A temporary increase in lactic acid concentration is possible as a result of:
- deficiency of vitamin B1 in the body;
- long-term regular use of alcohol;
- poisoning with chemical elements: ethanol, salicylates, toxins, methanol, etc.;
- dehydration (dehydration of the body);
- pregnancy (in the 3rd trimester the level of lactic acid may increase slightly);
- taking medications: sodium drug, nitroprusside, adrenaline, metformin, fructose or glucose, propylene glycol, methylprednisolone, phenformin, etc.
Cause and mechanism of development (etiology and pathogenesis) of the disease
The cause of gouty arthritis is a disorder of purine metabolism. Purines are chemical compounds that form the basis of nucleic acids necessary for the formation of DNA and RNA molecules. As cells break down, purines are broken down into uric acid (UA). The latter enters the intercellular space and into the blood plasma, where it combines with sodium, forming a salt - monosodium urate (MUN).
An increased level of urate in the blood (hyperuricemia - GU) may be a consequence of a genetic predisposition (the kidneys do not eliminate MUN completely), high blood pressure (BP), consumption of large amounts of animal food, and alcohol.
With an excess of urates, when they can no longer dissolve in the surrounding fluid (EOR concentration more than 0.4 mmol/l), the salts crystallize, deposit in the articular and periarticular tissues and are surrounded by protein rings. This formation is called tophi. The release of MUN from the tophi causes an immunological reaction: a large number of neutrophils (one of the types of leukocytes responsible for cellular immunity) appear in the synovial membrane and joint fluid.
Neutrophils ingest MUN crystals, which causes the release of proinflammatory (inflammation-causing and maintaining inflammation) cytokines and the development of an acute inflammatory response in the synovium. Acute attacks in the form of synovitis are very painful, but do not leave any consequences. The long-term chronic course of the disease with frequent repeated attacks leads to the destruction of articular cartilage, proliferation of bone tissue, deformation and dysfunction of the joint. Deposition of MUN in the kidneys causes a decrease in their function.
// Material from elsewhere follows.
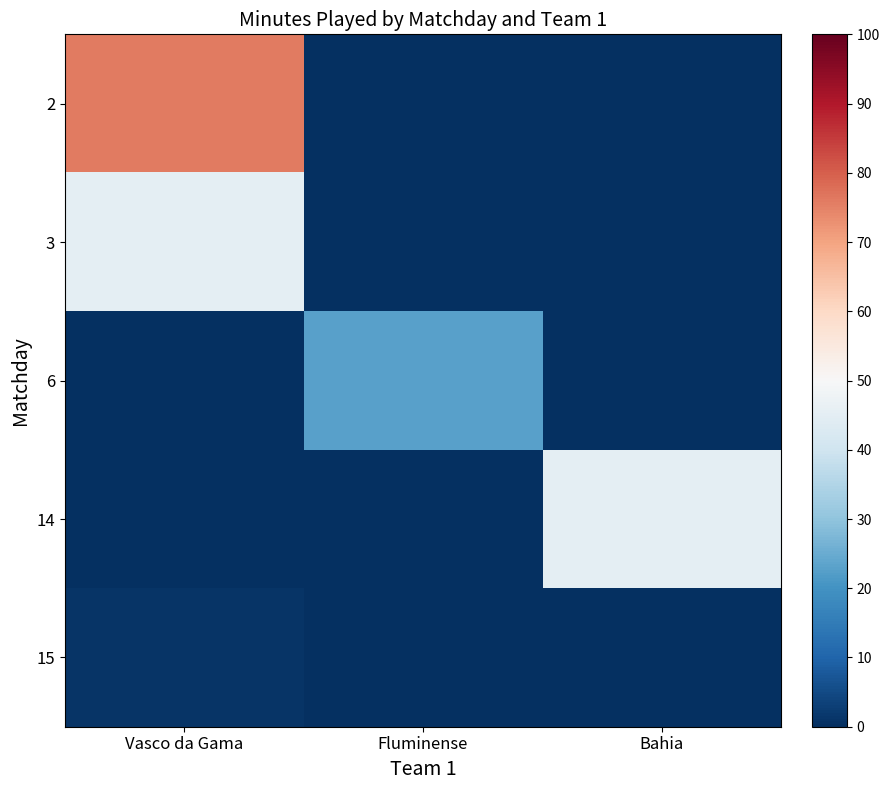

At which category is the sum across all series the highest?

Vasco da Gama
Factors contributing to increased urate levels in the blood:
- the presence in the diet of a large number of meat dishes, offal, eggs, alcoholic beverages,
- overweight;
- taking certain medications - diuretics, aspirin, nicotinic acid, medications to lower blood pressure (Concor), etc.;
- lead poisoning;
- increased breakdown of purines in blood diseases, psoriasis, etc.;
- increased formation of purines;
- impaired renal function and uric acid excretion.